━━━ TEXTO DE ORIGEM

SC assina pacto contra feminicídio entre Poderes

Acordo liderado pelo MPSC prevê ações conjuntas com base em dados oficiais.

• Atualizado

Suellen Krieger

Por Suellen Krieger

SC assina pacto contra feminicídio entre Poderes | Foto: MPSC
SC assina pacto contra feminicídio entre Poderes | Foto: MPSC

Um pacto de cooperação para o enfrentamento ao feminicídio foi assinado na manhã desta segunda-feira (30/3), durante o lançamento do Mapa do Feminicídio, em Santa Catarina. A iniciativa foi conduzida pelo Ministério Público de Santa Catarina e reuniu instituições dos três Poderes.

O acordo envolve o Governo do Estado, o Tribunal de Justiça de Santa Catarina, o Tribunal de Contas do Estado de Santa Catarina e a Assembleia Legislativa de Santa Catarina. A proposta prevê atuação integrada para planejar, executar e avaliar políticas públicas voltadas à proteção das mulheres, com base nos dados levantados pelo relatório.

Mapa orienta ações

O Mapa do Feminicídio reúne informações de casos registrados entre 2020 e 2024 em Santa Catarina. Além disso, organiza e analisa os dados para identificar padrões e contextos da violência de gênero. A ferramenta foi criada para orientar ações institucionais, fortalecer políticas públicas e ampliar a prevenção.

Cobrança por atuação conjunta

Durante o evento, a procuradora-geral de Justiça, Vanessa Wendhausen Cavallazzi, defendeu uma atuação coordenada entre os órgãos. Segundo ela, os dados apresentados exigem reflexão e mudanças práticas. “A ideia é que nenhuma instituição saia satisfeita consigo mesma”, afirmou.

━━━━━━
━━━ DADOS BRUTOS

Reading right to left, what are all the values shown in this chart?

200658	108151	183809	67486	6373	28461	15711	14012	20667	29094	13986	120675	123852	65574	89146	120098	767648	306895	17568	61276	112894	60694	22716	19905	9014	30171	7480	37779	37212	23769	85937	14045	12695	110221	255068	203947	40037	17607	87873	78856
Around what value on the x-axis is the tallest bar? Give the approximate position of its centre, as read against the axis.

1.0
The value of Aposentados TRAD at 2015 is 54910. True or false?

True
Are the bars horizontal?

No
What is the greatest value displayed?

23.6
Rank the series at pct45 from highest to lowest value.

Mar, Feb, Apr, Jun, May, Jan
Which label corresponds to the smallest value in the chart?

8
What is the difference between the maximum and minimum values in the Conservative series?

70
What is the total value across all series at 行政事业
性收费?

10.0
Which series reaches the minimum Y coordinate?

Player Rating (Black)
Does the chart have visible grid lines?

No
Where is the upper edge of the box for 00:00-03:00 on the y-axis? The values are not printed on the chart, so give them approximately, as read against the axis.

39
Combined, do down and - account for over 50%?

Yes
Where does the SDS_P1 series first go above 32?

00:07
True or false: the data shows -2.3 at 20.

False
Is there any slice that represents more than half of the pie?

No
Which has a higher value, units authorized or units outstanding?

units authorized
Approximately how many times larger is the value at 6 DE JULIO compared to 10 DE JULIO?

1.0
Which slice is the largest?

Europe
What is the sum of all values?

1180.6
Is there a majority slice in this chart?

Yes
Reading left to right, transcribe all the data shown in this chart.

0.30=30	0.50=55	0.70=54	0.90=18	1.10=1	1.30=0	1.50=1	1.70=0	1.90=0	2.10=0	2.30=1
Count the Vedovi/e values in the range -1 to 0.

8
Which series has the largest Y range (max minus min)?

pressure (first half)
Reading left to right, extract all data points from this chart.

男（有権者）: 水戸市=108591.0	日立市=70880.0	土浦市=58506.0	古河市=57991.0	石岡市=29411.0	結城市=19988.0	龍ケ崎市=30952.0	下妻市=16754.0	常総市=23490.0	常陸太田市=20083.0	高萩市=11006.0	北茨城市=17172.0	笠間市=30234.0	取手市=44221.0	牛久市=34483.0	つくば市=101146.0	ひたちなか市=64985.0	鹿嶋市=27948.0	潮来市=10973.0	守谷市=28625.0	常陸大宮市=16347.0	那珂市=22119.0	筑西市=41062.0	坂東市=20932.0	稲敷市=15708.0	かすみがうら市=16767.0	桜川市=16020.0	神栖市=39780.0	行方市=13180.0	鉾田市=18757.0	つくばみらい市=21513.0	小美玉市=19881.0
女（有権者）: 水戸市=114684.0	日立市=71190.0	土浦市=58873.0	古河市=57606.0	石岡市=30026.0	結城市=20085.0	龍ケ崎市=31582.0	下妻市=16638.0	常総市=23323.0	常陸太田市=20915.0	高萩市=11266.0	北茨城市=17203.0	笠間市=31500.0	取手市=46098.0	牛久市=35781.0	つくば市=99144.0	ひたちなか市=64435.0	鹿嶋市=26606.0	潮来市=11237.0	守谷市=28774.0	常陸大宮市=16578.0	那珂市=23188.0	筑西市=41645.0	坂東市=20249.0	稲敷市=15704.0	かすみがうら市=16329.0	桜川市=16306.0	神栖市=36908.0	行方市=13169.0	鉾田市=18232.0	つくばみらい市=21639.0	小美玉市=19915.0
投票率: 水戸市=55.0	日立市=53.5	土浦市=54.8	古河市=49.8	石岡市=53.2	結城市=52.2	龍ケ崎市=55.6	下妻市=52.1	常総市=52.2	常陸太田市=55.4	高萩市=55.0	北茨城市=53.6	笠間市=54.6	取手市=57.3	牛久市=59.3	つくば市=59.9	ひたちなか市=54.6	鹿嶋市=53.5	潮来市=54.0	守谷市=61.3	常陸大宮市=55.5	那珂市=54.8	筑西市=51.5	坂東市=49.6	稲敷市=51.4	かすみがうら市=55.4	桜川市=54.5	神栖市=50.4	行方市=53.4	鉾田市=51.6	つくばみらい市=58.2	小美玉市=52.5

━━━━━━

| TAREFAS DO EXERCÍCIO |
1. Responda, com base no texto sobre o pacto contra o feminicídio:
(a) Que instituição conduziu a iniciativa?
(b) Entre que anos foram registrados os casos reunidos no Mapa do Feminicídio?
(c) Quem defendeu, durante o evento, uma atuação coordenada entre os órgãos?
2. Transcreva sem alterações o trecho do texto sobre o pacto contra o feminicídio que vai de “Um pacto de” a “dos três Poderes.”.
3. Prossiga o texto sobre o pacto contra o feminicídio a partir do ponto em que ele termina.
As entradas não têm relação com o texto sobre o pacto contra o feminicídio.

| RESPOSTAS DADAS |
1.
(a) O Ministério Público de Santa Catarina.
(b) Entre 2020 e 2024.
(c) A procuradora-geral de Justiça, Vanessa Wendhausen Cavallazzi.

2.
Um pacto de cooperação para o enfrentamento ao feminicídio foi assinado na manhã desta segunda-feira (30/3), durante o lançamento do Mapa do Feminicídio, em Santa Catarina. A iniciativa foi conduzida pelo Ministério Público de Santa Catarina e reuniu instituições dos três Poderes.

3.
Representando o TCE-SC, o conselheiro Aderson Flores destacou que a união entre os Poderes marca um avanço na articulação institucional. Para ele, o pacto reforça a necessidade de respostas mais rápidas e eficazes.

Trabalho em rede

Já o juiz Marcelo Carlin, que atua na área de violência doméstica, ressaltou a importância do trabalho em rede para garantir prevenção, acolhimento e reparação às vítimas e familiares.

A deputada estadual Luciane Carminatti afirmou que medidas isoladas não são suficientes para enfrentar o problema. Segundo ela, a complexidade da violência contra a mulher exige compromisso coletivo e ações integradas.

Por fim, a vice-governadora Marilisa Boehm reforçou que o enfrentamento ao feminicídio depende da união entre instituições. Ela destacou que o mapa funciona como um instrumento de conscientização e incentivo à ação coordenada.